Remember when he was raped in the whorehouse?
I really doubt that would be the case, but why would Mad Men bring her Diana in and drop her, when all I want is more Peggy, Joan, Betty, and especially SALLY?
Indeed, the question on everyone's lips is "Whither Sally???" And thanks, learned colleague Denise Duhamel (who shares initials with Don Draper! Could this be one of the factors that initially drew professor Duhamel to this important field of research, in which she has so distinguished herself in recent years? If waitress Diana is indeed Don's Daughter, then one version of her maiden name would be Diana Draper, another set of nicely alliterative initials to monogram her leather luggage with, should she ever have enough dough to buy any.)
Favorite line of the episode: probably the one delivered by Harry Crane in the squirm- worthy scene you referred to, David, where Harry tries, with the suaveness of Sasquatch, to put the old casting couch make on Megan. Never has poor Harry acted like more of a cad (perhaps he was still smarting from being referred to as "Mr. Potato Head" by an unkind client in last week's installment.) Reeling from how gorgeous Megan looks when she joins him for lunch at a snazzy hotel restaurant, he gapes and gasps: "You're like Ali McGraw and Brigit Bardot had a baby!" (Perfect description of actress Jessica Pare in this part.)
Things I loved about this episode:
1. Roger's code for the clients who are "blotto after lunch:" N.A.C. NO AFTERNOON CALLS.
2. When Don is nuzzling Diana, he murmurs, "You smell incredible. What is that?" and she replies dryly, though also a bit dreamily, as Don's nose is gently snuffling her hair, "shampoo." (She continues after that, talking about how it's Avon shampoo, remarking "I bought it in my living room," perhaps setting us up for door to door sales of cosmetics as a business model Don's agency may take an interest in?)
3. In Pima's photo shoot for a Vermouth commercial, all the models seem to be dressed like sexy witches.

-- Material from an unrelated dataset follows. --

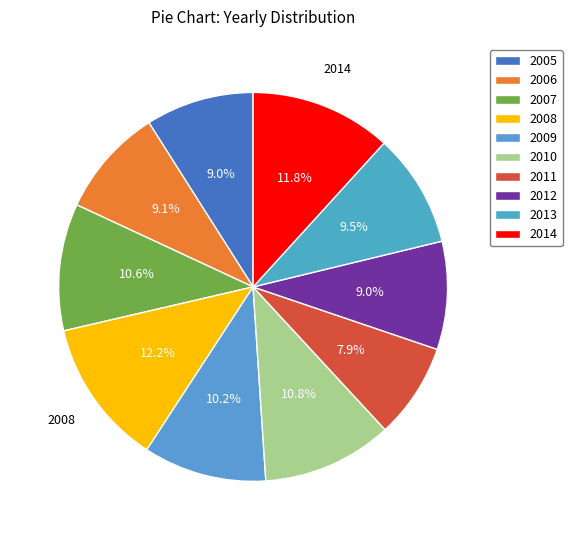

How many slices are in this pie chart?

10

4. Stan's ultra-cool, pot-smoking, cute wife Elaine, whose nurse uniform and hat seem to rhyme with Diana's waitress uniform and very similar starched white cap.

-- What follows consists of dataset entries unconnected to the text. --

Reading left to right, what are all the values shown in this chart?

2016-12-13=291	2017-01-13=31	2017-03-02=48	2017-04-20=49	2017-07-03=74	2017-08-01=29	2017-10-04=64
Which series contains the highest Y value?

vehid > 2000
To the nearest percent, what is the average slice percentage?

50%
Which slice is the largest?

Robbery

This episode is not unique in featuring lying as theme. One might even say that to the cynical among us, lying is a foundational concern of the show, as all advertising could be viewed as a form of lying. Diana fibs to Don about being childless, then later confesses "I lied to you." Don responds wonderfully, with a tender, quizzical "Already?" When Peggy tells Stan that Pima made a pass at her, too, and that she's a hustler, he growls "I don't believe you." Peggy looks him in the eye and says, "Which part?" When Roger asks Megan's mother if Don really agreed to Megan taking every stick of furniture from their formerly shared apartment and ship it to California, she says he did. Stan's wife asks how Pima liked his cheesecake photos of her, and he responds, "She loved them." As you noted, when finalizing their divorce, Megan calls Don an aging, sloppy, selfish liar, when actually, he's probably the least dissembling main character featured in this episode.